* **About this exercise**:
State how many lines in the following entries contain the word "trường". No other output.

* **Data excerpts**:
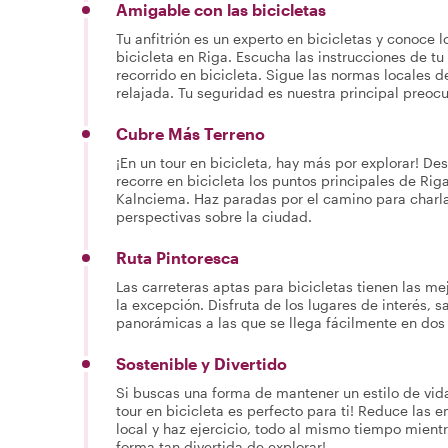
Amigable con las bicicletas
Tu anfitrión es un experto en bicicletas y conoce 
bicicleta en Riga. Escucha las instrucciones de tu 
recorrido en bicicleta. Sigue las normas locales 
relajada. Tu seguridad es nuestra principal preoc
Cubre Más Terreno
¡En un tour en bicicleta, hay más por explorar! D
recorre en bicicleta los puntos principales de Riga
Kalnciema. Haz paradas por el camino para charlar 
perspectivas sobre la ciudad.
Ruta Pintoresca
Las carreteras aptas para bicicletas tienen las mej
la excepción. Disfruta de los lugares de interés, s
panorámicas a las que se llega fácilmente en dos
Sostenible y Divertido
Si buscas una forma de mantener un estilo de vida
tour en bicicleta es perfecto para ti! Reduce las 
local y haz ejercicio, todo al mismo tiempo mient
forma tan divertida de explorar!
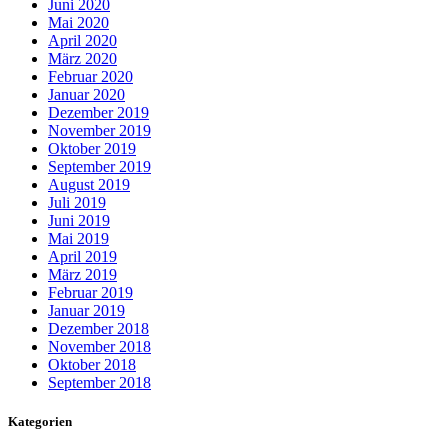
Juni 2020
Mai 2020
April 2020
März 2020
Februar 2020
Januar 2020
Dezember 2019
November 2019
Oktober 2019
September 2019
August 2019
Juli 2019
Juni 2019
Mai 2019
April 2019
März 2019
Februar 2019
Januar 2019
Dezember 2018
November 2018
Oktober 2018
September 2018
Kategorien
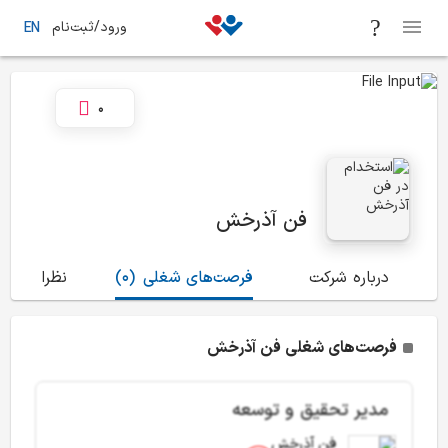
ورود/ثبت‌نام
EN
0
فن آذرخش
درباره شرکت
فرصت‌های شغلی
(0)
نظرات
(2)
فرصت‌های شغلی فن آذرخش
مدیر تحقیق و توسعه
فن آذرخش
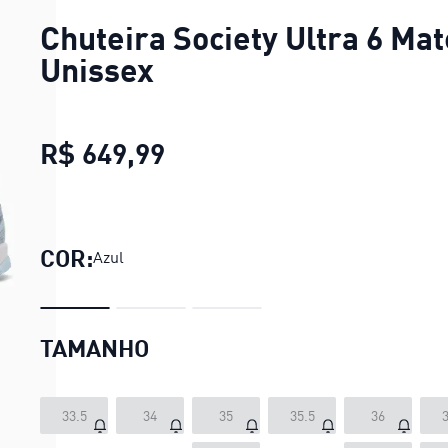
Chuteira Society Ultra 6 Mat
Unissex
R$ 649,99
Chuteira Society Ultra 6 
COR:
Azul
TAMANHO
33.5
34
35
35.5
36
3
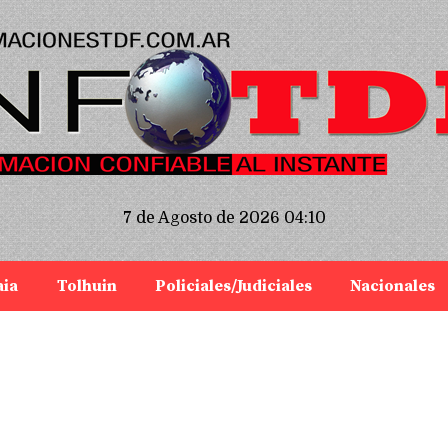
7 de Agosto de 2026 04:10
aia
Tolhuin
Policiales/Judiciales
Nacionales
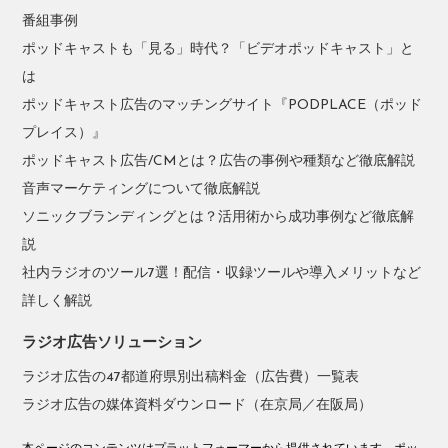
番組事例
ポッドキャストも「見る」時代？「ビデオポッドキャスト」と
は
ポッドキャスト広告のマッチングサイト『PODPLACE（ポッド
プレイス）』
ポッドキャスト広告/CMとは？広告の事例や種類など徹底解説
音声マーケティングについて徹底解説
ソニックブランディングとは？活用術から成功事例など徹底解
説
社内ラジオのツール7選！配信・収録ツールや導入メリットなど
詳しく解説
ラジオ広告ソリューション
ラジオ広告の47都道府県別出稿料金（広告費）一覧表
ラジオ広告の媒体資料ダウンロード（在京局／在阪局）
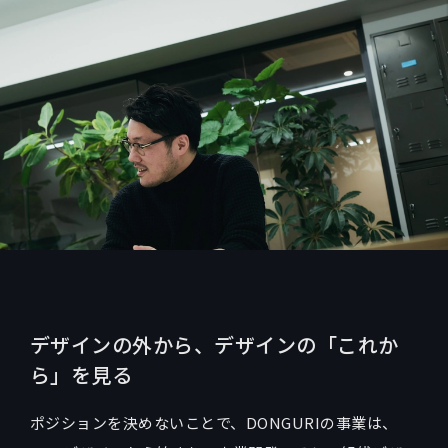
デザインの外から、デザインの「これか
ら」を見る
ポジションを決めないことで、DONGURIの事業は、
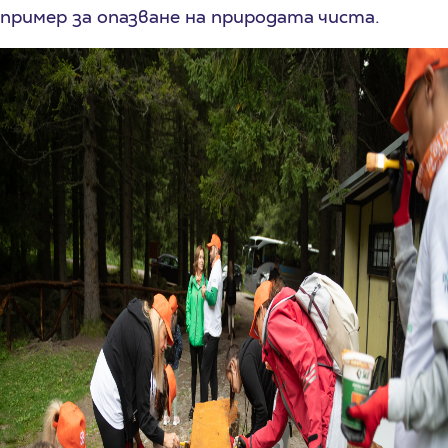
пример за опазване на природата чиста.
==
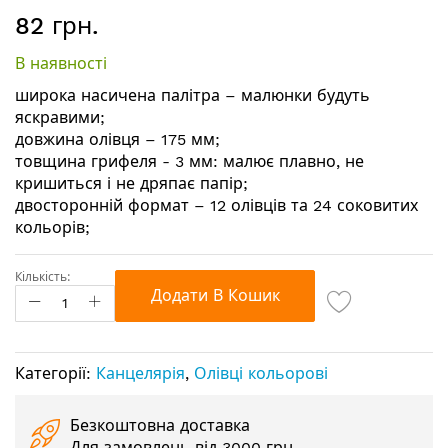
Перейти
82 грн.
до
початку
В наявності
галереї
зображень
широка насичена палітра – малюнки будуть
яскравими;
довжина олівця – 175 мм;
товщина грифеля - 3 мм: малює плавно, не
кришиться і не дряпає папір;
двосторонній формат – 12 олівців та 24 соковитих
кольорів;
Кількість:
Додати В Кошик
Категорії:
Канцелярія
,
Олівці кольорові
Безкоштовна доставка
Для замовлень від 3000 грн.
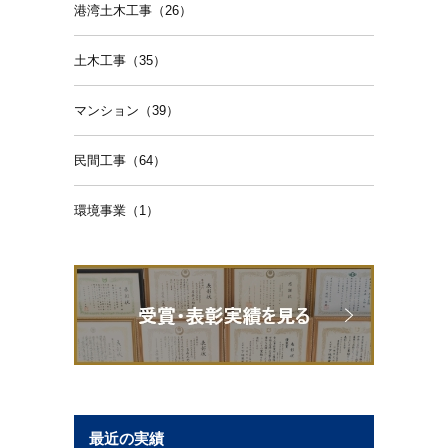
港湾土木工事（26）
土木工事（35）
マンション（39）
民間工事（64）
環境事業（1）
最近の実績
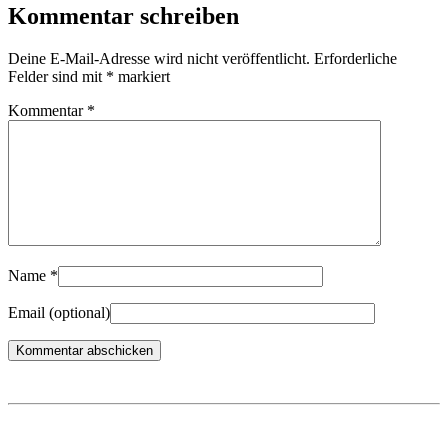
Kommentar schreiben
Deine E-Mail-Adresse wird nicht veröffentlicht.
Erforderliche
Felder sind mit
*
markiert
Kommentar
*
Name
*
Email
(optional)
...
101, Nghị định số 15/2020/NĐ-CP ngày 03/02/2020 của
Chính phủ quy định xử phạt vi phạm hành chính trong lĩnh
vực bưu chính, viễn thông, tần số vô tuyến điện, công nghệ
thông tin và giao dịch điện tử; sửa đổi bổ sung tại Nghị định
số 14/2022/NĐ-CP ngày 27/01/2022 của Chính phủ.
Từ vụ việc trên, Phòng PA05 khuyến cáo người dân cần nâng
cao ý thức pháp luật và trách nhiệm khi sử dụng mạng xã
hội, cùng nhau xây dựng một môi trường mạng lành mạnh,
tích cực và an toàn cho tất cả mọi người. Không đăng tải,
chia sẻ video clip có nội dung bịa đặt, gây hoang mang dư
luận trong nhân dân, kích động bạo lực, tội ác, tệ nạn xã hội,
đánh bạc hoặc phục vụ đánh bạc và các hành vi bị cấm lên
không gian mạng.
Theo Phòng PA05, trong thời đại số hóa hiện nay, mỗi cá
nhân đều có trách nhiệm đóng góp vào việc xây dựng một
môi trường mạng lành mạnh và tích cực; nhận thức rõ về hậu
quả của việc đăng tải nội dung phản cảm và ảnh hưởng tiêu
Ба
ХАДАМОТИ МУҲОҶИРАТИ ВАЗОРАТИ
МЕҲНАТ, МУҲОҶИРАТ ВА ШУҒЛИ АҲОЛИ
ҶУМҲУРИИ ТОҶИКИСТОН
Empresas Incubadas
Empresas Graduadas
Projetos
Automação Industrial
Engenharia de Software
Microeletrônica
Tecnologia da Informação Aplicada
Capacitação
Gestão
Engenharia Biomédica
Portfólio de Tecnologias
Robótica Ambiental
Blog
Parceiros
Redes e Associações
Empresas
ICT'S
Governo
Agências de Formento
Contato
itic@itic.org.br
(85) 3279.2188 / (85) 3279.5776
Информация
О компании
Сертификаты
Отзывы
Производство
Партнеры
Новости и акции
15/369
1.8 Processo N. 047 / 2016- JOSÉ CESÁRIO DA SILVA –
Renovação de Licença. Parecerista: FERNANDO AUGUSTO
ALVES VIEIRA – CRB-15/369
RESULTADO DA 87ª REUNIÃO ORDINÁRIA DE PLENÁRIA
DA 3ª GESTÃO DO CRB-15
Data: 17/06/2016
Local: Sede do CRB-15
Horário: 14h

* **Task response**:
2